Check Your Understanding

Consolidate the skill by walking from the injured patient to the closed wound. Start with first aid: the ABCDE primary survey, and for an external bleed, direct pressure first (tourniquet only for catastrophic uncontrolled limb haemorrhage). Then the principles: the local-anaesthetic maximum safe doses — lignocaine 3 mg/kg plain, 7 mg/kg with adrenaline, bupivacaine 2 mg/kg (most cardiotoxic), always in mg/kg, aspirate before injecting, LAST treated with 20% intralipid; suture selection (absorbable for buried layers, non-absorbable monofilament for skin and contaminated wounds); and tetanus prophylaxis for tetanus-prone wounds. Then the technique: wound toileting (irrigate and debride), the simple interrupted suture (perpendicular entry, equal bites, everted edges, flat instrument tie), and abscess incision and drainage healed by secondary intention. Then the interpretation: choose primary, delayed primary or secondary closure by the wound's cleanliness and viability — never close infection in — and refer complex wounds. Self-test on four links: can you state the lignocaine and bupivacaine maximum doses in mg/kg; can you say what comes first for an external bleed; can you match a wound to primary, delayed primary or secondary closure; and can you identify a tetanus-prone wound? The questions below check exactly these.

SELF-CHECK

A patient presents with a heavily contaminated, devitalised wound that is eight hours old but with viable surrounding tissue. What is the most appropriate approach to closure?

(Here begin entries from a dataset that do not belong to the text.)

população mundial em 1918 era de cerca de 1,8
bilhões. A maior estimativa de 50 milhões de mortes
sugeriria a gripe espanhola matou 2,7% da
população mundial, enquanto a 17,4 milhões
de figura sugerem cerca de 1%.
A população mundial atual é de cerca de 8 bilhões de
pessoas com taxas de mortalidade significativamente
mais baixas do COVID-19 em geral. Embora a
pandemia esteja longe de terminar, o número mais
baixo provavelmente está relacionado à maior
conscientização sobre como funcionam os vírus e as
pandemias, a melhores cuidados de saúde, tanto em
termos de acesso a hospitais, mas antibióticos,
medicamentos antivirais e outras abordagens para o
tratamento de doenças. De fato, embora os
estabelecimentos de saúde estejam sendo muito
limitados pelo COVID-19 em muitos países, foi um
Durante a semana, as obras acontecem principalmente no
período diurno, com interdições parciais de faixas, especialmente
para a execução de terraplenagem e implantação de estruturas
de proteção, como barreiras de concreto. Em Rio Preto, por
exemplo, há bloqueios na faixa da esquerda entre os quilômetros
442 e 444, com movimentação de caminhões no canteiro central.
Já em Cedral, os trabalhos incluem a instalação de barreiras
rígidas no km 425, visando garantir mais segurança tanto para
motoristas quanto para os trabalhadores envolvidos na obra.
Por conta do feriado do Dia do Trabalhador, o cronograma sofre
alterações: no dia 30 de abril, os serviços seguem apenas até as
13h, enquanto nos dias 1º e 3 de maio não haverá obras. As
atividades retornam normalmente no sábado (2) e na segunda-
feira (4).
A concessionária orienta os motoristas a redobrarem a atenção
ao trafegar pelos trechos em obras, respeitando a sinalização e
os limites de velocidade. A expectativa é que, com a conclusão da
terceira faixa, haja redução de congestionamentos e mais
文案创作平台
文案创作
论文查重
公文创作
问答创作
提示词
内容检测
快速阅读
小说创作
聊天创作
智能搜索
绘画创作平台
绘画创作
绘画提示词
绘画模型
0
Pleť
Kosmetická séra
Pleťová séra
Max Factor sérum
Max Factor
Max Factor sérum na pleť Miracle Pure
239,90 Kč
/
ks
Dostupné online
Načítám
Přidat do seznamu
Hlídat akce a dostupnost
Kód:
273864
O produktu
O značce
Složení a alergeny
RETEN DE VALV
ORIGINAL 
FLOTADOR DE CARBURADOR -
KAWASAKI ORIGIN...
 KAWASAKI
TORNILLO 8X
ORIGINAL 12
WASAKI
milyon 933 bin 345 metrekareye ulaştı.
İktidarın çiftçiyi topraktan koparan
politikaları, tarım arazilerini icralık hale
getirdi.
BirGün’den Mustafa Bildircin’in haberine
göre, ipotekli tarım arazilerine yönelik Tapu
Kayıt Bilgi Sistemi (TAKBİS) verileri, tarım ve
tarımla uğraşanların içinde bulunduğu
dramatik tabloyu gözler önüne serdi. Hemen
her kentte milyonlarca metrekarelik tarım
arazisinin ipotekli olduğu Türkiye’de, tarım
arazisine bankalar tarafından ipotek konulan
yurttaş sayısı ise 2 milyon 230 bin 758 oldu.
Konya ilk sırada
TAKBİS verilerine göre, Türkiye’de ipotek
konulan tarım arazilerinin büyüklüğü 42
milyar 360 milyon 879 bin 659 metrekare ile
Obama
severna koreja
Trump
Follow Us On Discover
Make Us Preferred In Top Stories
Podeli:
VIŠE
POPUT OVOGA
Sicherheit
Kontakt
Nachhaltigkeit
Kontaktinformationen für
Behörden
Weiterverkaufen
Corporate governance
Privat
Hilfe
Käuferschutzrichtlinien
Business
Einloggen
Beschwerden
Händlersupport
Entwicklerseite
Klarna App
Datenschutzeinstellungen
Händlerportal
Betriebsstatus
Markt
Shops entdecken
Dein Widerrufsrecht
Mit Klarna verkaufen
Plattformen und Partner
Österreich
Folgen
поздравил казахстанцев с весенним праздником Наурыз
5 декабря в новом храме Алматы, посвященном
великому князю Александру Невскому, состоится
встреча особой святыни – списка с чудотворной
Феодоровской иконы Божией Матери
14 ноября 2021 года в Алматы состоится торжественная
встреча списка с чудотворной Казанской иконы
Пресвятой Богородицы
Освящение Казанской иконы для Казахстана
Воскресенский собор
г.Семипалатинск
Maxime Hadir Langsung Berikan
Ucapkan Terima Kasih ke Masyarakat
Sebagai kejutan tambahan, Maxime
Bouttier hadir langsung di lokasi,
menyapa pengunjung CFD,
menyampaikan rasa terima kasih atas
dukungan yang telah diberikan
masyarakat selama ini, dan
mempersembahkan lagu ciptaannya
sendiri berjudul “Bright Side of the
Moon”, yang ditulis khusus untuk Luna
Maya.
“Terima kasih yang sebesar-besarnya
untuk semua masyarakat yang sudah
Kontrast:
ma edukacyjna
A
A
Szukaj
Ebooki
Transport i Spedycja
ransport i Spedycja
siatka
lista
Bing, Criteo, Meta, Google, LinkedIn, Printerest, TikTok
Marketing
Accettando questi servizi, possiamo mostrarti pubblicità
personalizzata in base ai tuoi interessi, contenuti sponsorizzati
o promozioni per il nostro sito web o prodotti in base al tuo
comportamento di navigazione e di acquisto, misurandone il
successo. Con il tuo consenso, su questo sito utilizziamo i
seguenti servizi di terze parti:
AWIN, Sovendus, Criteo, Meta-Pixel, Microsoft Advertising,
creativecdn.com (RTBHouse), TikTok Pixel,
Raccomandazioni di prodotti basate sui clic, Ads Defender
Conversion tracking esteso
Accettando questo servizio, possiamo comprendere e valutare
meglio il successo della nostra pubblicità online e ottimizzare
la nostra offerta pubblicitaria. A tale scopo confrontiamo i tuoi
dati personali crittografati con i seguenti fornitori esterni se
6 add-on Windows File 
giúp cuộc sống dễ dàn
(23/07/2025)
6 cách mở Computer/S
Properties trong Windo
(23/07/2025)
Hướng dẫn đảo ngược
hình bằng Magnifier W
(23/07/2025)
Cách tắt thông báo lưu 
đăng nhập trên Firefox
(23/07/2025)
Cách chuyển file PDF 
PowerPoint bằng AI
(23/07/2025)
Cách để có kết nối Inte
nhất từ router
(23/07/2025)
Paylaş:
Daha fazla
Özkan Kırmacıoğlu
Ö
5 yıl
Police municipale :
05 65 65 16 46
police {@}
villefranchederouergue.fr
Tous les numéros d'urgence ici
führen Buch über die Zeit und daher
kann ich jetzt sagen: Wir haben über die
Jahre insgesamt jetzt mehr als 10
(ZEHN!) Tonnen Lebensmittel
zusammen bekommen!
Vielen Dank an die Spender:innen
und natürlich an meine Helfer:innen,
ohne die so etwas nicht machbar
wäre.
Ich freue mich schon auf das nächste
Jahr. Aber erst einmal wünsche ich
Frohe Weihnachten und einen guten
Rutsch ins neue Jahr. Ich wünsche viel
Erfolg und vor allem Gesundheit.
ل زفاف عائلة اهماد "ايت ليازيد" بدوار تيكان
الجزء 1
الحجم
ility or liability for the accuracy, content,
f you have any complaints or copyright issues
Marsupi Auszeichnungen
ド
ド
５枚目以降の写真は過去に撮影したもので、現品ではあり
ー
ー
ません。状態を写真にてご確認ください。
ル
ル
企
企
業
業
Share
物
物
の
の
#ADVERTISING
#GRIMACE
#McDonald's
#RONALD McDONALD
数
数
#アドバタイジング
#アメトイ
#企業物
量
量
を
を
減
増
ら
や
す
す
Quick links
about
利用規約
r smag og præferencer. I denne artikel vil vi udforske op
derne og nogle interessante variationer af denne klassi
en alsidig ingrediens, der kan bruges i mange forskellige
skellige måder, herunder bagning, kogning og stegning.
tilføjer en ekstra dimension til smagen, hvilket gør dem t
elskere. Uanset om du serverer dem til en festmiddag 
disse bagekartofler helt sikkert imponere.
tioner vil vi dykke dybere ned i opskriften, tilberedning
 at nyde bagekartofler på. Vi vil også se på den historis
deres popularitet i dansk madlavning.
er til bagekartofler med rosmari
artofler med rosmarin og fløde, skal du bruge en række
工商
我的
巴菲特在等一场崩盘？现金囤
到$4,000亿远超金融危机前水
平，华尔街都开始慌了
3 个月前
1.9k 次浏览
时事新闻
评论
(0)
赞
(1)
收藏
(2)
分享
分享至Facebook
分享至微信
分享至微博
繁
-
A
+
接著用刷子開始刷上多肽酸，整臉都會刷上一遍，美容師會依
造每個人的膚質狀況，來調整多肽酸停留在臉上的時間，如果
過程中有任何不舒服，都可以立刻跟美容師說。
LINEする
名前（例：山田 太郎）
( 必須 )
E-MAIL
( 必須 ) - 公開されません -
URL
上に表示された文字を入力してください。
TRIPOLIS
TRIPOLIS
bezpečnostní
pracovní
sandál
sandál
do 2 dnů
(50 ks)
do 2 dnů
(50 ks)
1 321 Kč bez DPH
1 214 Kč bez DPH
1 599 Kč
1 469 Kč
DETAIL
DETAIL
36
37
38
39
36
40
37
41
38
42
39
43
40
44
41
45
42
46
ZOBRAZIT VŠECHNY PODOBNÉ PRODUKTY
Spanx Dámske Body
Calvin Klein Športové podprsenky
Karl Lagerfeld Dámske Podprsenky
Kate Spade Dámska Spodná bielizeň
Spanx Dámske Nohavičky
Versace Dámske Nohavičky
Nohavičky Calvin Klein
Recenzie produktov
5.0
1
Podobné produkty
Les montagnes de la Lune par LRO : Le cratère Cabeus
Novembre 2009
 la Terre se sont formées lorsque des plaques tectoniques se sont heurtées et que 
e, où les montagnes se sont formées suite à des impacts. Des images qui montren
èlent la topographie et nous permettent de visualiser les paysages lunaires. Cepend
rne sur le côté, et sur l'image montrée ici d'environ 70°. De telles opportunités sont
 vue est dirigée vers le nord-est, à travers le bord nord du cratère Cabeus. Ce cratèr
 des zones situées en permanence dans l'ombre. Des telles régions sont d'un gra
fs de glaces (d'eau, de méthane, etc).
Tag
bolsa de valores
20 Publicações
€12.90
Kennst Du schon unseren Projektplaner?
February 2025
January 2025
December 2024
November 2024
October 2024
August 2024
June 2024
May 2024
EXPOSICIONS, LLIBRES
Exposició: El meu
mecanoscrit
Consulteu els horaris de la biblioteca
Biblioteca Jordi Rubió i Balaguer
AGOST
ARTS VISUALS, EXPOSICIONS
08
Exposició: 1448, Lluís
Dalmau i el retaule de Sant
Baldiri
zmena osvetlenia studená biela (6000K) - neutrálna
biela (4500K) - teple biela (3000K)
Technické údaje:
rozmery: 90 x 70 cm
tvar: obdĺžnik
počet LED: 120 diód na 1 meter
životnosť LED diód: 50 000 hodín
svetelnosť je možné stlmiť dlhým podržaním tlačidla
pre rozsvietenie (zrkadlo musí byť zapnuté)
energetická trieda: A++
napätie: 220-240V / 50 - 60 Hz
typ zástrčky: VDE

A. Immediate primary closure with interrupted sutures

B. Delayed primary closure — clean and debride, leave open a few days, then suture

C. Leave it entirely to heal by secondary intention with no intervention

D. Close primarily but give antibiotics to cover the contamination

Reveal Answer

Answer: B. Delayed primary closure — clean and debride, leave open a few days, then suture

A contaminated, devitalised, late but viable wound should undergo DELAYED PRIMARY closure — clean and debride it, leave it open for a few days, and suture once it is clean and uninfected. Immediate primary closure would seal infection inside. Antibiotics do not make primary closure of a dirty wound safe. This wound is also tetanus-prone (contaminated, devitalised, >6 h) and needs risk-based tetanus prophylaxis.